Глаза Ксеши наполнились слезами, а Федосья Тимофеевна перекрестилась.

В эту минуту послышался топот. Все насторожились. Топот затих у калитки сада, и через несколько мгновений в калитке показалась стройная молодая фигура. Ощера, всматриваясь, поднялся с места, сделал несколько шагов вперед и вдруг с радостным криком: «Ванюша!» — бросился навстречу приезжему.

Это действительно был Ваня Калузин. Друзья крепко обнялись.

— Вот порадовал, друг милый, — твердил Ощера, пока Ваня здоровался с женщинами.

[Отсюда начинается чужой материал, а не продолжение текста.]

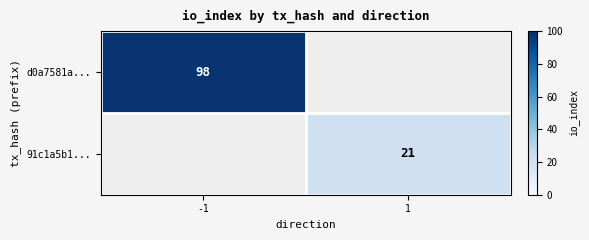

The value of 91c1a5b1... at 1 is 6. True or false?

False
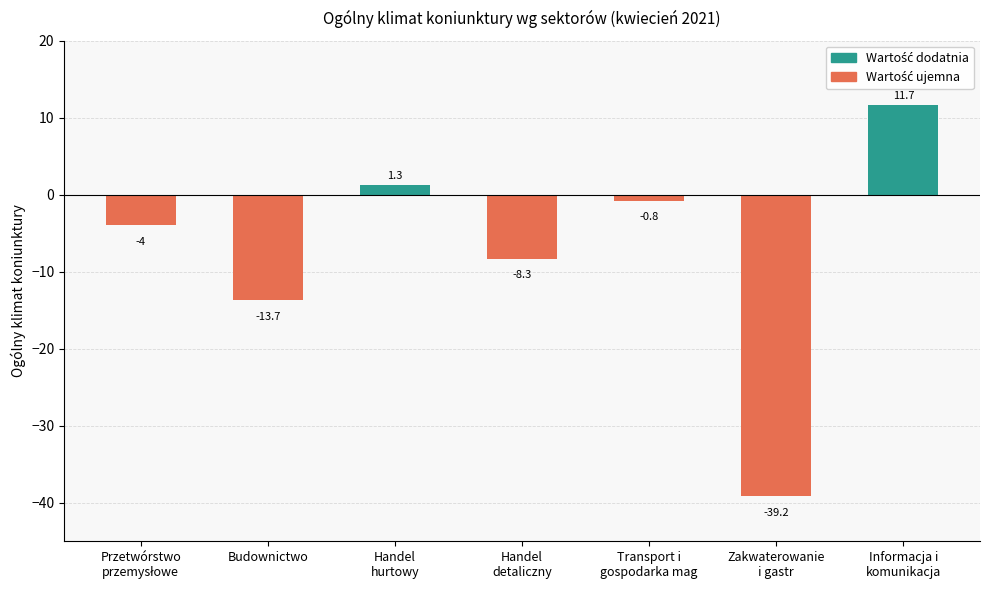

What is the maximum value shown in the chart?

11.7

Ваня смотрелся очень свежим, бодрым и веселым. От прежнего уныния не оставалось и следа. После первых приветствий Ваню засыпали вопросами, что и как творится. Ваня подтвердил все слухи, дополнив их только последним известием, что воры уже под Москвою и заняли село Тушино. Но это, по-видимому, не тревожит царя. Дело в том, что всеми своими успехами, по словам Вани, Димитрий обязан ляхам, в настоящее же время военные действия прекращены, так как царь заключил с Литвою мир на три года и по условию ляхи оставят этого Димитрия, уйдут из Руси, — на том послы крест целовали. А сам Димитрий как будто не настоящий, русские не любят его, и если поляки уйдут, то он должен тоже бежать, тем более что, кажется, и поляки презирают его и чуть ли не обещались даже выдать. А за это царь отпускает всех знатных задержанных ляхов в Польшу. Сам Калузин едет теперь к бывшей царице в отряде князя Долгорукова, которого послал царь объявить свободу Марине и ее отцу и всей свите, а затем под конвоем проводить их до границы Польши.